Tadej Pogacar lächelte: „Ich bin super, super happy“, sagte er nach seiner taktischen und kämpferischen Meisterleistung in den Pyrenäen. Der Slowene im Gelben Trikot der Tour de France hat die jüngste Herausforderung seines Rivalen Jonas Vingegaard auf beeindruckende Weise gekontert.
Manche Buchmacher hatten sich nach Vingegaards überraschendem Tagessieg am Mittwoch im Zentralmassiv, keine 100 Tage nach seinem verheerenden Sturz, bereits auf ihn als neuen Favoriten auf den Toursieg geeinigt; doch Pogacar wollte sich das bei der ersten Bergankunft der diesjährigen Frankreich-Rundfahrt nicht bieten lassen. Er sicherte sich den Etappensieg und nahm dem Titelverteidiger 39 Sekunden ab. „Wir haben eine tolle Energie im Team. Ich bin sehr zufrieden und werde versuchen, diese Position zu halten“, verkündete er im Anschluss an das 14. Teilstück.

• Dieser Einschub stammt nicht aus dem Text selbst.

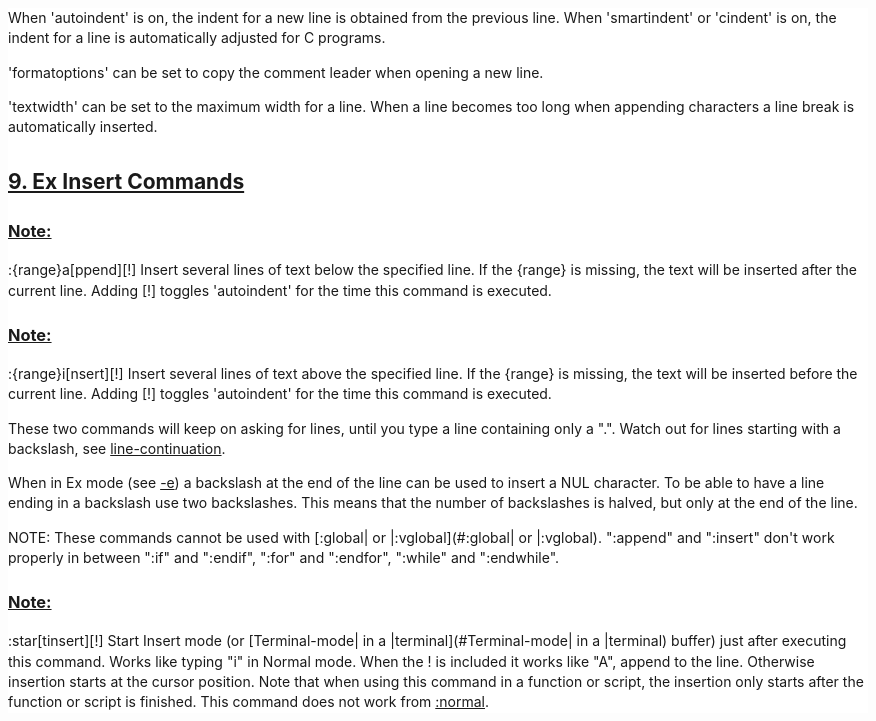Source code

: 
When 'autoindent' is on, the indent for a new line is obtained from the
previous line.  When 'smartindent' or 'cindent' is on, the indent for a line
is automatically adjusted for C programs.

'formatoptions' can be set to copy the comment leader when opening a new
line.

'textwidth' can be set to the maximum width for a line.  When a line becomes
too long when appending characters a line break is automatically inserted.


## <a id="inserting-ex" class="section-title" href="#inserting-ex">9. Ex Insert Commands</a> 

### <a id=":a :append" class="section-title" href="#:a :append">Note:</a>
:{range}a[ppend][!]	Insert several lines of text below the specified
line.  If the {range} is missing, the text will be
inserted after the current line.
Adding [!] toggles 'autoindent' for the time this
command is executed.

### <a id=":i :in :insert" class="section-title" href="#:i :in :insert">Note:</a>
:{range}i[nsert][!]	Insert several lines of text above the specified
line.  If the {range} is missing, the text will be
inserted before the current line.
Adding [!] toggles 'autoindent' for the time this
command is executed.

These two commands will keep on asking for lines, until you type a line
containing only a ".".  Watch out for lines starting with a backslash, see
[line-continuation](#line-continuation).

When in Ex mode (see [-e](#-e)) a backslash at the end of the line can be used to
insert a NUL character.  To be able to have a line ending in a backslash use
two backslashes.  This means that the number of backslashes is halved, but
only at the end of the line.

NOTE: These commands cannot be used with [:global| or |:vglobal](#:global| or |:vglobal).
":append" and ":insert" don't work properly in between ":if" and
":endif", ":for" and ":endfor", ":while" and ":endwhile".

### <a id=":start :startinsert" class="section-title" href="#:start :startinsert">Note:</a>
:star[tinsert][!]	Start Insert mode (or [Terminal-mode| in a |terminal](#Terminal-mode| in a |terminal)
buffer) just after executing this command.
Works like typing "i" in Normal mode.  When the ! is
included it works like "A", append to the line.
Otherwise insertion starts at the cursor position.
Note that when using this command in a function or
script, the insertion only starts after the function
or script is finished.
This command does not work from [:normal](#:normal).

Pogacar setzt am letzten Anstieg eine explosive Attacke – auch dank seines Edelhelfers
Der Führende vom UAE Team Emirates liegt nach diesem Duell der Favoriten auf der Fahrt hinauf zum Pla d’Adet nun 1:57 Minuten vor seinem dänischen Kontrahenten vom Team Visma-Lease a bike. Remco Evenepoel (Belgien/Soudal Quick-Step) verlor beim Ausscheidungsrennen mit drei Anstiegen, darunter der legendäre Col du Tourmalet, 1:10 Minuten. Mit nun 2:22 Minuten Rückstand musste er seinen zweiten Platz in der Gesamtwertung an Vingegaard abtreten.
Pogacar hatte sieben Kilometer vor dem Ende seinen Edelhelfer Adam Yates in die Offensive geschickt, zweieinhalb Kilometer später setzte er dann selbst eine explosive Attacke. Wie so oft brachte er schnell einige Meter zwischen sich und seine Kontrahenten und ließ sich von Yates noch kurze Zeit lang den Anstieg hochziehen. „Das war Instinkt. Adam konnte mich dann ziehen, das war perfekt“, sagte Pogacar, die Teamtaktik am letzten Anstieg habe „fantastisch funktioniert. Anders als beim Duell im Zentralmassiv, als er nach Rückstand zurückkam und siegte, hatte Vingegaard dem nichts entgegenzusetzen.
Daher überwog im Team des Rivalen im Anschluss die Ernüchterung. „Wir wussten zu 100 Prozent, dass Pogacar angreifen wird, und haben gehofft, dass Jonas reagieren kann, aber da war heute jemand stärker und besser als er“, sagte Grischa Niermann, sportlicher Leiter bei Visma-Lease anerkennend: „Das muss man akzeptieren, die Verhältnisse sind gerade so.“
Das Corona-Virus grassiert im Fahrerfeld
Bereits auf dem Heimweg befand sich zu diesem Zeitpunkt der Brite Thomas Pidcock (Ineos Grenadiers). Der Mountainbike-Olympiasieger war einen Tag nach der Aufgabe von Pogacar-Helfer Juan Ayuso der nächste prominente Corona-Positive der Tour, er war zur Etappe nicht angetreten. Das Virus grassiert im Fahrerfeld, zahlreiche Teams haben reagiert und lassen ihre Fahrer vor und nach den Rennen Masken tragen.
Auch weil am Samstag wieder einige Fahrer entkräftet die Tour aufgaben, wächst die Sorge, dass sich die Corona-Problematik in der dritten Woche der Rundfahrt auch auf den Kampf ums Gelbe Trikot auswirken könnte. Dieser wird sich am Sonntag auf der 15. Etappe mit ihren 5000 Höhenmetern zuspitzen: fast 200 Kilometer, vier Anstiege der 1. Kategorie und schließlich das knüppelharte Finale auf dem berühmten Plateau de Beille stehen an. Ein weiteres Fest für Radsportfans und die Bergspezialisten im Peloton - für den großen Rest der Fahrer wohl eher ein Albtraum.